2021 Electric Report figure 23

Quantifying ROI on charging stations comes down to the “U” word — utilization. Site owners have a tough time gauging the utilization of private vehicles, making it difficult to calculate ROI. For example, they may build a charging station that is rarely used because people can charge their passenger vehicles at home or at work. By focusing their efforts on dedicated fleets, utilities more accurately can gauge ROI because fleet managers have predictable information that can help dictate those returns.

When it comes to the cost of installation, utilities can start getting more involved in the site-to-site details to understand what drives cost and site selection. This also goes for installing EV charging in new developments versus existing structures.
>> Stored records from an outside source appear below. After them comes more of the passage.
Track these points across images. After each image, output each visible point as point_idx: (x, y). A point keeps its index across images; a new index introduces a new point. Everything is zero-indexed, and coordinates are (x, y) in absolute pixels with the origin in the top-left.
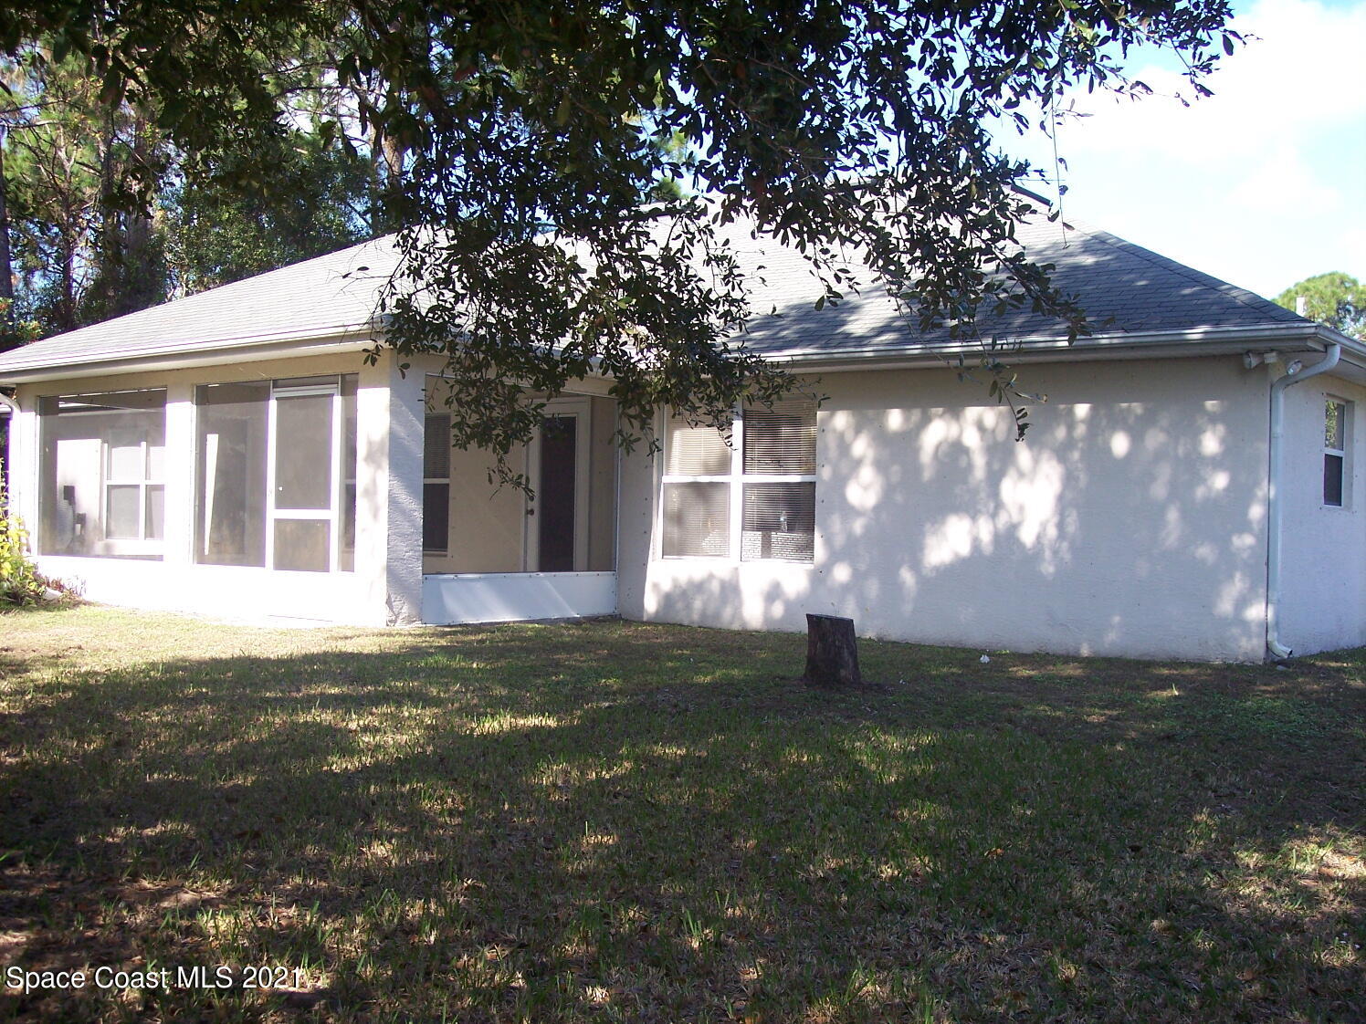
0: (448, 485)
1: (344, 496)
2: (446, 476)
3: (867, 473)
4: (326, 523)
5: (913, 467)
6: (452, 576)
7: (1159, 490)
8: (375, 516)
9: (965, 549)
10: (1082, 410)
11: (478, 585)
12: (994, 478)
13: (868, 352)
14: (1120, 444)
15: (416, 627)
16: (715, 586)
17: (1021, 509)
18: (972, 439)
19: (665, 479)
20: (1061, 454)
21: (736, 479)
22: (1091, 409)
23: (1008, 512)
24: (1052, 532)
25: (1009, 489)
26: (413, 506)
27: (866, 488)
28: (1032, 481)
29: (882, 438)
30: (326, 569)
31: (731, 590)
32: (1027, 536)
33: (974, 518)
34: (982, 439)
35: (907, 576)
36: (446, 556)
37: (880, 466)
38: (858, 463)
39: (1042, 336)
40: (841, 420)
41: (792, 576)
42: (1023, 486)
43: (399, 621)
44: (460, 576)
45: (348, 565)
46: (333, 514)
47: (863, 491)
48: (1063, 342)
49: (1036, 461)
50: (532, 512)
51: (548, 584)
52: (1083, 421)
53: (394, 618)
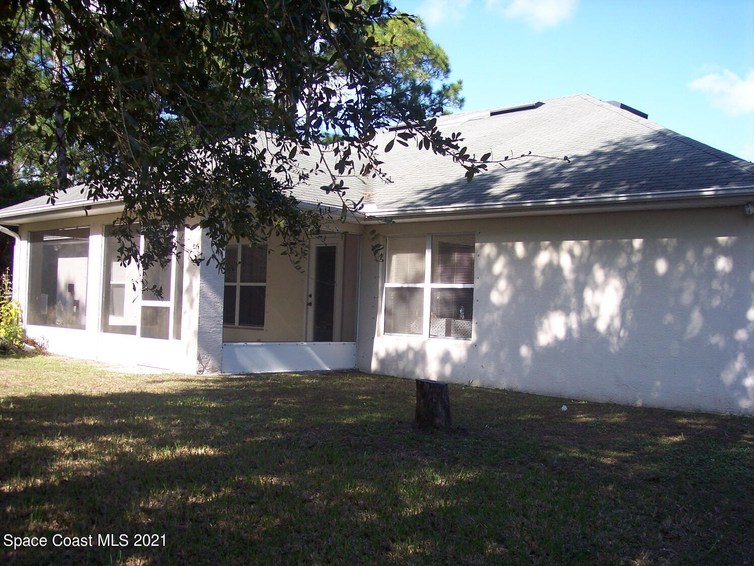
0: (265, 287)
1: (177, 293)
2: (265, 281)
3: (502, 284)
4: (168, 309)
5: (530, 280)
6: (243, 344)
7: (686, 298)
8: (191, 305)
9: (561, 334)
10: (637, 243)
11: (261, 349)
12: (580, 288)
13: (499, 205)
14: (661, 266)
15: (216, 375)
16: (411, 355)
17: (598, 308)
18: (566, 263)
19: (387, 285)
20: (623, 273)
21: (427, 286)
22: (644, 241)
23: (589, 311)
24: (617, 323)
25: (589, 296)
26: (216, 300)
27: (501, 293)
28: (603, 290)
29: (513, 261)
30: (167, 338)
31: (420, 356)
32: (601, 326)
33: (567, 314)
34: (572, 263)
35: (524, 351)
36: (263, 330)
37: (510, 279)
38: (497, 278)
39: (611, 194)
40: (488, 249)
41: (458, 348)
42: (598, 294)
43: (206, 371)
44: (248, 343)
45: (178, 336)
46: (170, 304)
47: (500, 295)
48: (623, 198)
49: (607, 276)
50: (310, 304)
51: (309, 349)
52: (639, 251)
53: (202, 369)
By increasing engagement and learning the language, utilities can create more compelling, cost-effective programs.

Another issue is the effect of location on EV adoption in private vehicles, and the related effect on charging infrastructure. Passenger EVs have a higher price tag and thus tend to concentrate in zip codes with higher incomes. Often, these residential areas do not align with the warehouse districts or distribution facilities where fleet vehicles — and associated charging infrastructure — are deployed. It’s important to consider the feeders and substations that are likely to be constrained at certain hours on a time domain as the pace of EV adoption continues to increase. This understanding will ensure that investments in infrastructure upgrades are targeted in a strategic manner.

 

Utilities Must Step Up

So, how can utilities resolve these issues and prepare for the next wave of C&I electrification? Taking a leadership role in infrastructure deployment to meet the increasing demands of EVs will ensure that utilities maintain a prominent position in serving the electric delivery needs of customers.

The industry storyline is that fleet managers need to engage with their utility, but this also is true in reverse: Utilities must engage with their customers, particularly when it comes to C&I engagement. C&I customers will comprise a significant portion of engagement around EV charging going forward; by working directly with these customers, utilities will be better equipped to more accurately predict ROI and prepare for the infrastructure requirements that accompany EV charging programs.